With the new “functional equivalence” test, the Court expressed its intention to establish a “middle ground” between the extremes advocated by the litigants. The Court also acknowledged that its test does not clearly explain how to deal with middle instances, although the middle instances are precisely the ones about which future disputes may arise. Writing for the majority, Justice Breyer embraced this uncertainty, observing:
[C]ourts can provide [functional equivalence] guidance through decisions in individual cases. The Circuits have tried to do so, often using general language somewhat similar to the language we have used. And the traditional common-law method, making decisions that provide examples that in turn lead to ever more refined principles, is sometimes useful, even in an era of statutes.
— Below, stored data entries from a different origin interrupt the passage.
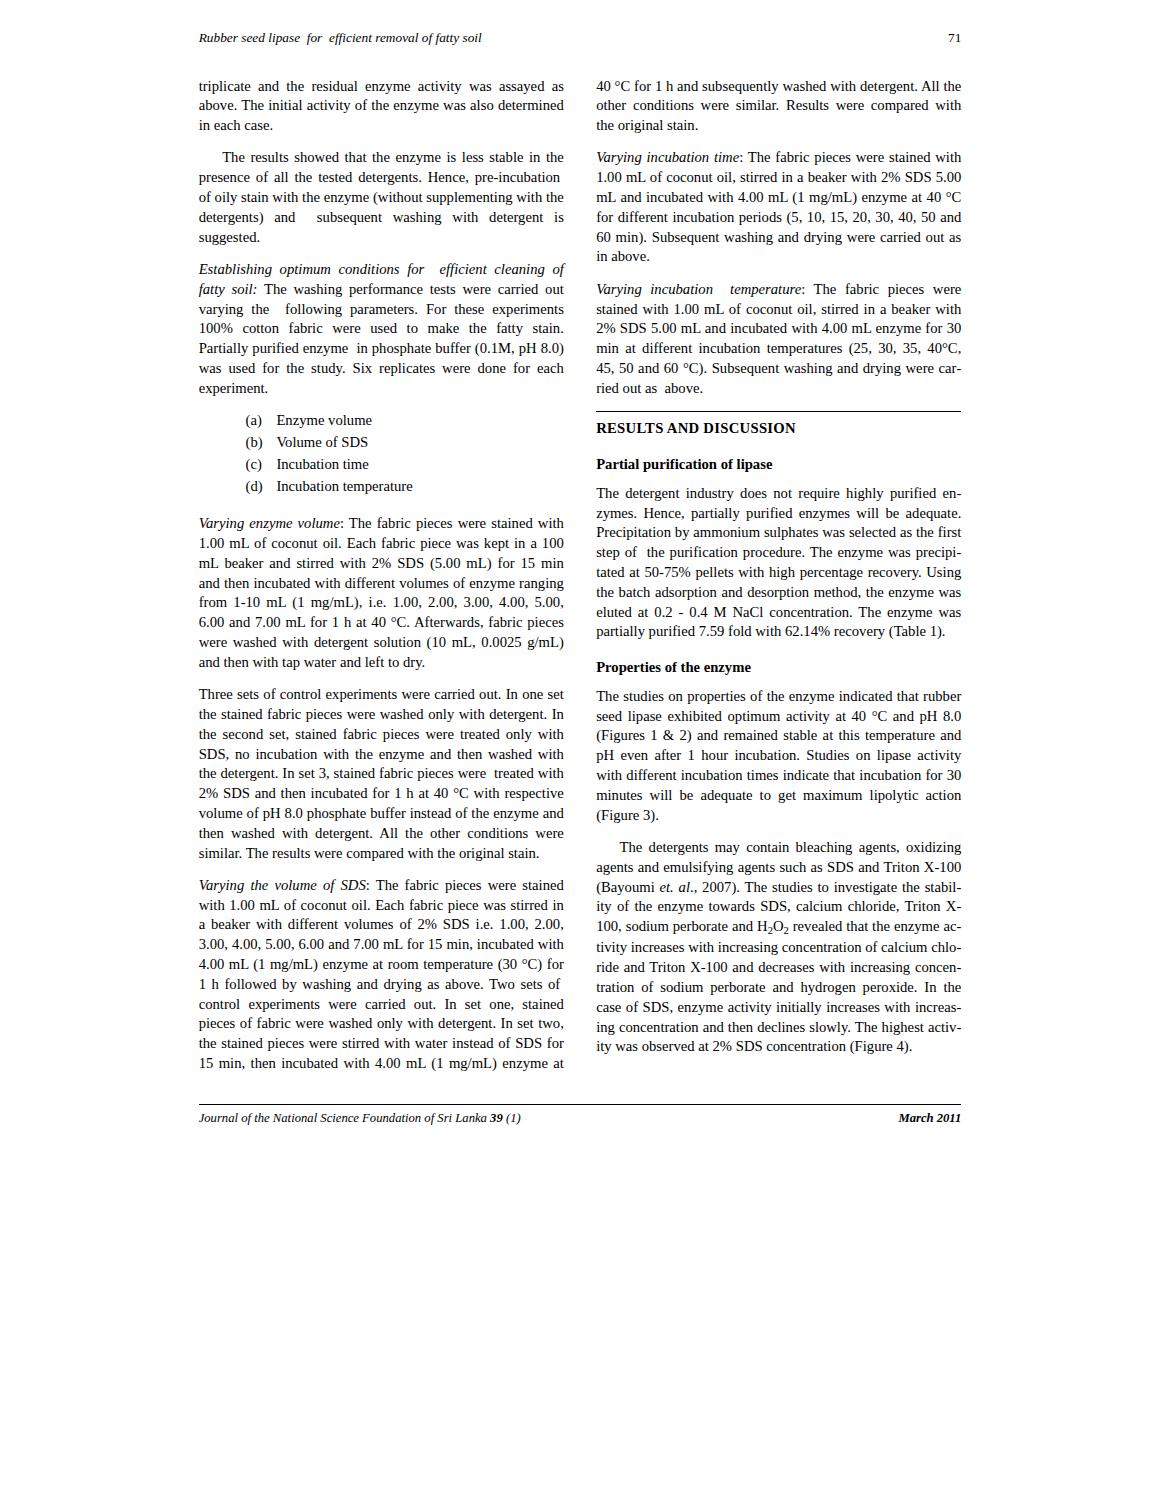Rubber seed lipase for efficient removal of fatty soil 71
triplicate and the residual enzyme activity was assayed as above. The initial activity of the enzyme was also determined in each case.
The results showed that the enzyme is less stable in the presence of all the tested detergents. Hence, pre-incubation of oily stain with the enzyme (without supplementing with the detergents) and subsequent washing with detergent is suggested.
Establishing optimum conditions for efficient cleaning of fatty soil: The washing performance tests were carried out varying the following parameters. For these experiments 100% cotton fabric were used to make the fatty stain. Partially purified enzyme in phosphate buffer (0.1M, pH 8.0) was used for the study. Six replicates were done for each experiment.
(a) Enzyme volume
(b) Volume of SDS
(c) Incubation time
(d) Incubation temperature
Varying enzyme volume: The fabric pieces were stained with 1.00 mL of coconut oil. Each fabric piece was kept in a 100 mL beaker and stirred with 2% SDS (5.00 mL) for 15 min and then incubated with different volumes of enzyme ranging from 1-10 mL (1 mg/mL), i.e. 1.00, 2.00, 3.00, 4.00, 5.00, 6.00 and 7.00 mL for 1 h at 40 °C. Afterwards, fabric pieces were washed with detergent solution (10 mL, 0.0025 g/mL) and then with tap water and left to dry.
Three sets of control experiments were carried out. In one set the stained fabric pieces were washed only with detergent. In the second set, stained fabric pieces were treated only with SDS, no incubation with the enzyme and then washed with the detergent. In set 3, stained fabric pieces were treated with 2% SDS and then incubated for 1 h at 40 °C with respective volume of pH 8.0 phosphate buffer instead of the enzyme and then washed with detergent. All the other conditions were similar. The results were compared with the original stain.
Varying the volume of SDS: The fabric pieces were stained with 1.00 mL of coconut oil. Each fabric piece was stirred in a beaker with different volumes of 2% SDS i.e. 1.00, 2.00, 3.00, 4.00, 5.00, 6.00 and 7.00 mL for 15 min, incubated with 4.00 mL (1 mg/mL) enzyme at room temperature (30 °C) for 1 h followed by washing and drying as above. Two sets of control experiments were carried out. In set one, stained pieces of fabric were washed only with detergent. In set two, the stained pieces were stirred with water instead of SDS for 15 min, then incubated with 4.00 mL (1 mg/mL) enzyme at 40 °C for 1 h and subsequently washed with detergent. All the other conditions were similar. Results were compared with the original stain.
Varying incubation time: The fabric pieces were stained with 1.00 mL of coconut oil, stirred in a beaker with 2% SDS 5.00 mL and incubated with 4.00 mL (1 mg/mL) enzyme at 40 °C for different incubation periods (5, 10, 15, 20, 30, 40, 50 and 60 min). Subsequent washing and drying were carried out as in above.
Varying incubation temperature: The fabric pieces were stained with 1.00 mL of coconut oil, stirred in a beaker with 2% SDS 5.00 mL and incubated with 4.00 mL enzyme for 30 min at different incubation temperatures (25, 30, 35, 40°C, 45, 50 and 60 °C). Subsequent washing and drying were carried out as above.
Results and Discussion
Partial purification of lipase
The detergent industry does not require highly purified enzymes. Hence, partially purified enzymes will be adequate. Precipitation by ammonium sulphates was selected as the first step of the purification procedure. The enzyme was precipitated at 50-75% pellets with high percentage recovery. Using the batch adsorption and desorption method, the enzyme was eluted at 0.2 - 0.4 M NaCl concentration. The enzyme was partially purified 7.59 fold with 62.14% recovery (Table 1).
Properties of the enzyme
The studies on properties of the enzyme indicated that rubber seed lipase exhibited optimum activity at 40 °C and pH 8.0 (Figures 1 & 2) and remained stable at this temperature and pH even after 1 hour incubation. Studies on lipase activity with different incubation times indicate that incubation for 30 minutes will be adequate to get maximum lipolytic action (Figure 3).
The detergents may contain bleaching agents, oxidizing agents and emulsifying agents such as SDS and Triton X-100 (Bayoumi et. al., 2007). The studies to investigate the stability of the enzyme towards SDS, calcium chloride, Triton X-100, sodium perborate and H2O2 revealed that the enzyme activity increases with increasing concentration of calcium chloride and Triton X-100 and decreases with increasing concentration of sodium perborate and hydrogen peroxide. In the case of SDS, enzyme activity initially increases with increasing concentration and then declines slowly. The highest activity was observed at 2% SDS concentration (Figure 4).
Journal of the National Science Foundation of Sri Lanka 39 (1) March 2011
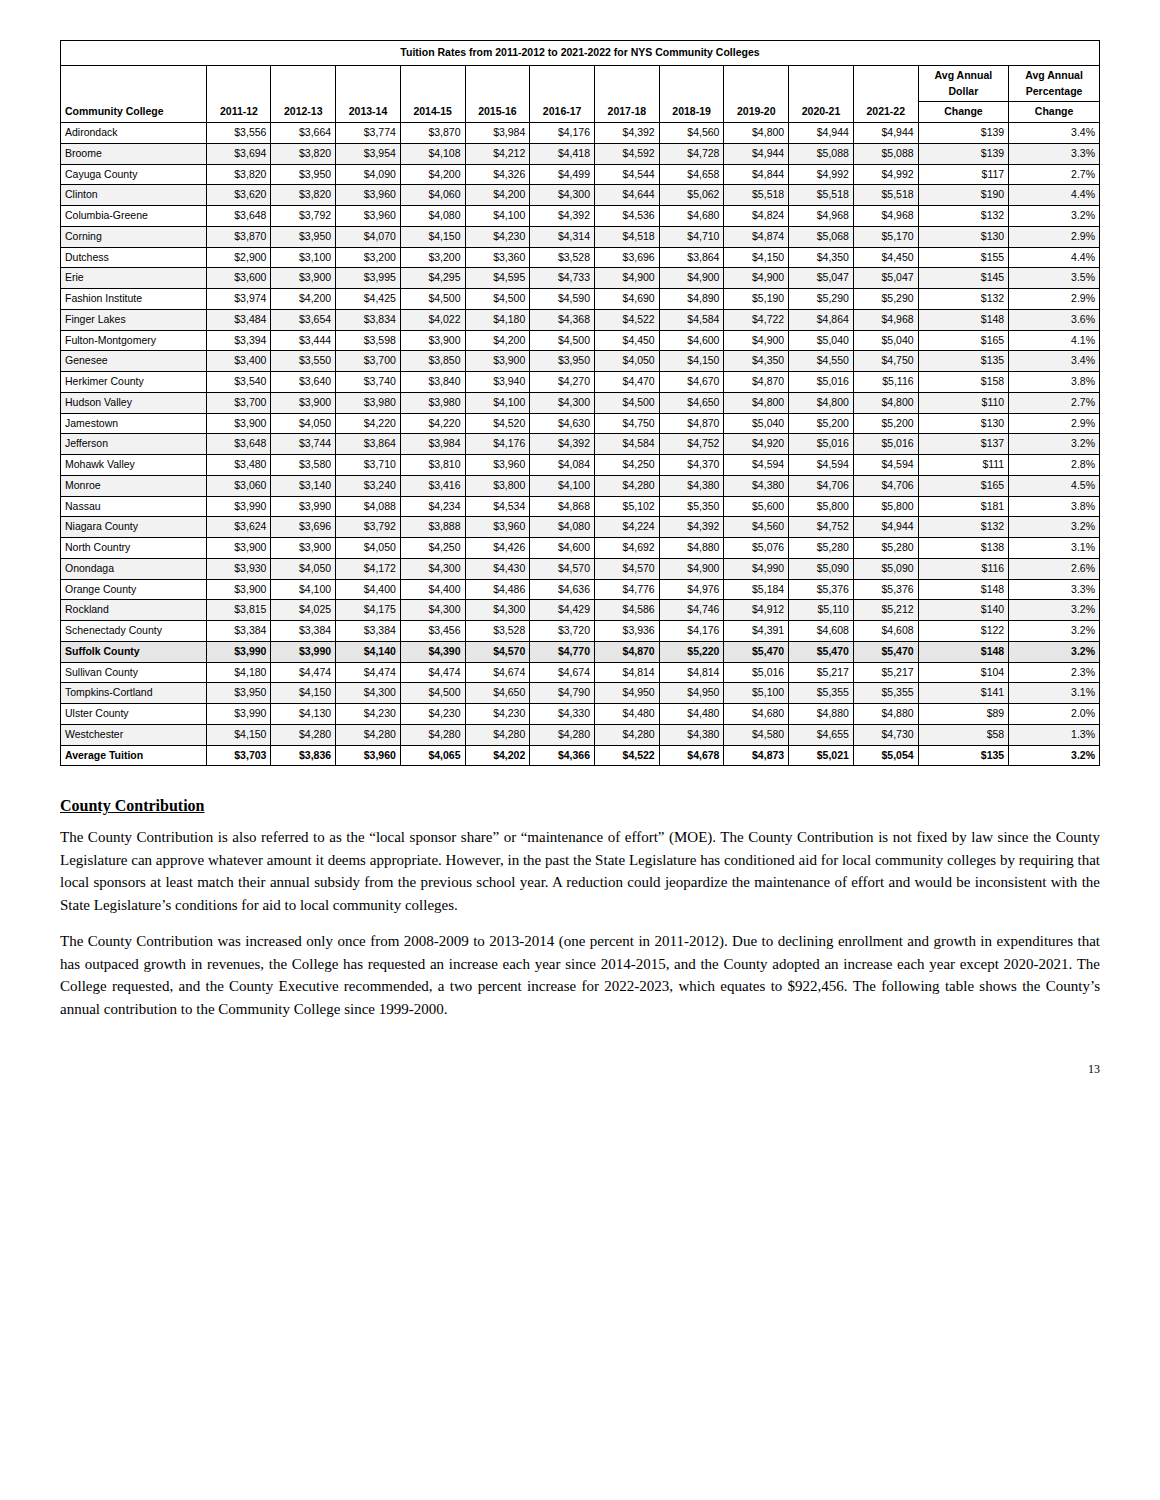Tuition Rates from 2011-2012 to 2021-2022 for NYS Community Colleges
| Community College | 2011-12 | 2012-13 | 2013-14 | 2014-15 | 2015-16 | 2016-17 | 2017-18 | 2018-19 | 2019-20 | 2020-21 | 2021-22 | Avg Annual Dollar | Avg Annual Percentage |
| --- | --- | --- | --- | --- | --- | --- | --- | --- | --- | --- | --- | --- | --- |
| Change | Change |
| Adirondack | $3,556 | $3,664 | $3,774 | $3,870 | $3,984 | $4,176 | $4,392 | $4,560 | $4,800 | $4,944 | $4,944 | $139 | 3.4% |
| Broome | $3,694 | $3,820 | $3,954 | $4,108 | $4,212 | $4,418 | $4,592 | $4,728 | $4,944 | $5,088 | $5,088 | $139 | 3.3% |
| Cayuga County | $3,820 | $3,950 | $4,090 | $4,200 | $4,326 | $4,499 | $4,544 | $4,658 | $4,844 | $4,992 | $4,992 | $117 | 2.7% |
| Clinton | $3,620 | $3,820 | $3,960 | $4,060 | $4,200 | $4,300 | $4,644 | $5,062 | $5,518 | $5,518 | $5,518 | $190 | 4.4% |
| Columbia-Greene | $3,648 | $3,792 | $3,960 | $4,080 | $4,100 | $4,392 | $4,536 | $4,680 | $4,824 | $4,968 | $4,968 | $132 | 3.2% |
| Corning | $3,870 | $3,950 | $4,070 | $4,150 | $4,230 | $4,314 | $4,518 | $4,710 | $4,874 | $5,068 | $5,170 | $130 | 2.9% |
| Dutchess | $2,900 | $3,100 | $3,200 | $3,200 | $3,360 | $3,528 | $3,696 | $3,864 | $4,150 | $4,350 | $4,450 | $155 | 4.4% |
| Erie | $3,600 | $3,900 | $3,995 | $4,295 | $4,595 | $4,733 | $4,900 | $4,900 | $4,900 | $5,047 | $5,047 | $145 | 3.5% |
| Fashion Institute | $3,974 | $4,200 | $4,425 | $4,500 | $4,500 | $4,590 | $4,690 | $4,890 | $5,190 | $5,290 | $5,290 | $132 | 2.9% |
| Finger Lakes | $3,484 | $3,654 | $3,834 | $4,022 | $4,180 | $4,368 | $4,522 | $4,584 | $4,722 | $4,864 | $4,968 | $148 | 3.6% |
| Fulton-Montgomery | $3,394 | $3,444 | $3,598 | $3,900 | $4,200 | $4,500 | $4,450 | $4,600 | $4,900 | $5,040 | $5,040 | $165 | 4.1% |
| Genesee | $3,400 | $3,550 | $3,700 | $3,850 | $3,900 | $3,950 | $4,050 | $4,150 | $4,350 | $4,550 | $4,750 | $135 | 3.4% |
| Herkimer County | $3,540 | $3,640 | $3,740 | $3,840 | $3,940 | $4,270 | $4,470 | $4,670 | $4,870 | $5,016 | $5,116 | $158 | 3.8% |
| Hudson Valley | $3,700 | $3,900 | $3,980 | $3,980 | $4,100 | $4,300 | $4,500 | $4,650 | $4,800 | $4,800 | $4,800 | $110 | 2.7% |
| Jamestown | $3,900 | $4,050 | $4,220 | $4,220 | $4,520 | $4,630 | $4,750 | $4,870 | $5,040 | $5,200 | $5,200 | $130 | 2.9% |
| Jefferson | $3,648 | $3,744 | $3,864 | $3,984 | $4,176 | $4,392 | $4,584 | $4,752 | $4,920 | $5,016 | $5,016 | $137 | 3.2% |
| Mohawk Valley | $3,480 | $3,580 | $3,710 | $3,810 | $3,960 | $4,084 | $4,250 | $4,370 | $4,594 | $4,594 | $4,594 | $111 | 2.8% |
| Monroe | $3,060 | $3,140 | $3,240 | $3,416 | $3,800 | $4,100 | $4,280 | $4,380 | $4,380 | $4,706 | $4,706 | $165 | 4.5% |
| Nassau | $3,990 | $3,990 | $4,088 | $4,234 | $4,534 | $4,868 | $5,102 | $5,350 | $5,600 | $5,800 | $5,800 | $181 | 3.8% |
| Niagara County | $3,624 | $3,696 | $3,792 | $3,888 | $3,960 | $4,080 | $4,224 | $4,392 | $4,560 | $4,752 | $4,944 | $132 | 3.2% |
| North Country | $3,900 | $3,900 | $4,050 | $4,250 | $4,426 | $4,600 | $4,692 | $4,880 | $5,076 | $5,280 | $5,280 | $138 | 3.1% |
| Onondaga | $3,930 | $4,050 | $4,172 | $4,300 | $4,430 | $4,570 | $4,570 | $4,900 | $4,990 | $5,090 | $5,090 | $116 | 2.6% |
| Orange County | $3,900 | $4,100 | $4,400 | $4,400 | $4,486 | $4,636 | $4,776 | $4,976 | $5,184 | $5,376 | $5,376 | $148 | 3.3% |
| Rockland | $3,815 | $4,025 | $4,175 | $4,300 | $4,300 | $4,429 | $4,586 | $4,746 | $4,912 | $5,110 | $5,212 | $140 | 3.2% |
| Schenectady County | $3,384 | $3,384 | $3,384 | $3,456 | $3,528 | $3,720 | $3,936 | $4,176 | $4,391 | $4,608 | $4,608 | $122 | 3.2% |
| Suffolk County | $3,990 | $3,990 | $4,140 | $4,390 | $4,570 | $4,770 | $4,870 | $5,220 | $5,470 | $5,470 | $5,470 | $148 | 3.2% |
| Sullivan County | $4,180 | $4,474 | $4,474 | $4,474 | $4,674 | $4,674 | $4,814 | $4,814 | $5,016 | $5,217 | $5,217 | $104 | 2.3% |
| Tompkins-Cortland | $3,950 | $4,150 | $4,300 | $4,500 | $4,650 | $4,790 | $4,950 | $4,950 | $5,100 | $5,355 | $5,355 | $141 | 3.1% |
| Ulster County | $3,990 | $4,130 | $4,230 | $4,230 | $4,230 | $4,330 | $4,480 | $4,480 | $4,680 | $4,880 | $4,880 | $89 | 2.0% |
| Westchester | $4,150 | $4,280 | $4,280 | $4,280 | $4,280 | $4,280 | $4,280 | $4,380 | $4,580 | $4,655 | $4,730 | $58 | 1.3% |
| Average Tuition | $3,703 | $3,836 | $3,960 | $4,065 | $4,202 | $4,366 | $4,522 | $4,678 | $4,873 | $5,021 | $5,054 | $135 | 3.2% |
County Contribution
The County Contribution is also referred to as the “local sponsor share” or “maintenance of effort” (MOE). The County Contribution is not fixed by law since the County Legislature can approve whatever amount it deems appropriate. However, in the past the State Legislature has conditioned aid for local community colleges by requiring that local sponsors at least match their annual subsidy from the previous school year. A reduction could jeopardize the maintenance of effort and would be inconsistent with the State Legislature’s conditions for aid to local community colleges.
The County Contribution was increased only once from 2008-2009 to 2013-2014 (one percent in 2011-2012). Due to declining enrollment and growth in expenditures that has outpaced growth in revenues, the College has requested an increase each year since 2014-2015, and the County adopted an increase each year except 2020-2021. The College requested, and the County Executive recommended, a two percent increase for 2022-2023, which equates to $922,456. The following table shows the County’s annual contribution to the Community College since 1999-2000.
13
The Court also expects that EPA will provide guidance in numerous ways, including via individual permit decisions, general permits, and rule development. The Maui decision may lead to years of litigation over its meaning and implementation.
The Rapanos Effect
Other than a single reference, the majority did not cite or rely on Justice Scalia’s plurality opinion in Rapanos, but that case looms visibly in the background of the Court’s decision. Because the Rapanos plurality attempted to constrain jurisdictional waters to traditionally navigable waters and immediately adjacent wetlands, some argued that Rapanos must exclude regulation of discharges to groundwater, which generally is neither navigable nor a wetland.
In his dissent, Justice Thomas agreed with what he characterized as the majority’s “implicit conclusion” that Rapanos does not control the outcome of Maui. Justice Kavanaugh took a different approach, joining the majority in Maui but adding a concurring opinion emphasizing the consistency of the majority’s reasoning with the plurality opinion in Rapanos. And Justice Alito cited Rapanos in his dissenting opinion to illustrate how it could be read to require a permit in many cases of “indirect discharge” that the majority was concerned should be regulated, although not in the case of conveyance via groundwater.
All nine justices agreed (at least tacitly) on one thing: EPA’s interpretation is not entitled to Chevron deference. The majority dismissed the reasoning of EPA’s Interpretative Statement as “oblique” and inconsistent with the Clean Water Act’s structure, purposes, and text. Justice Thomas agreed (and suggested Chevron may be unconstitutional). Justice Alito did not address Chevron directly, but remarked that “EPA’s position on the regulation of groundwater has been anything but consistent.”
Impact of Maui
Litigants have been arguing over the scope of the Clean Water Act for decades, and Maui gives no reason to believe that those arguments will stop anytime soon. At the time of the Clean Water Act’s passage in 1972, now-infamous images of the Cuyahoga River on fire were seared into the public consciousness, and it was relatively easy to see the need for a law to protect the nation’s large waterways.
Less clear was the interconnection between those large waterways and myriad smaller bodies of surface and groundwater – and how much protection to afford those smaller resources. The EPA and the Army Corps have had the onus of making these determinations, without much guidance from the statutory text or legislative history.
With the Court explicitly questioning the propriety of affording Chevron deference to those agency determinations, it will be interesting to watch whether the Maui decision prompts a call for change to the statute itself.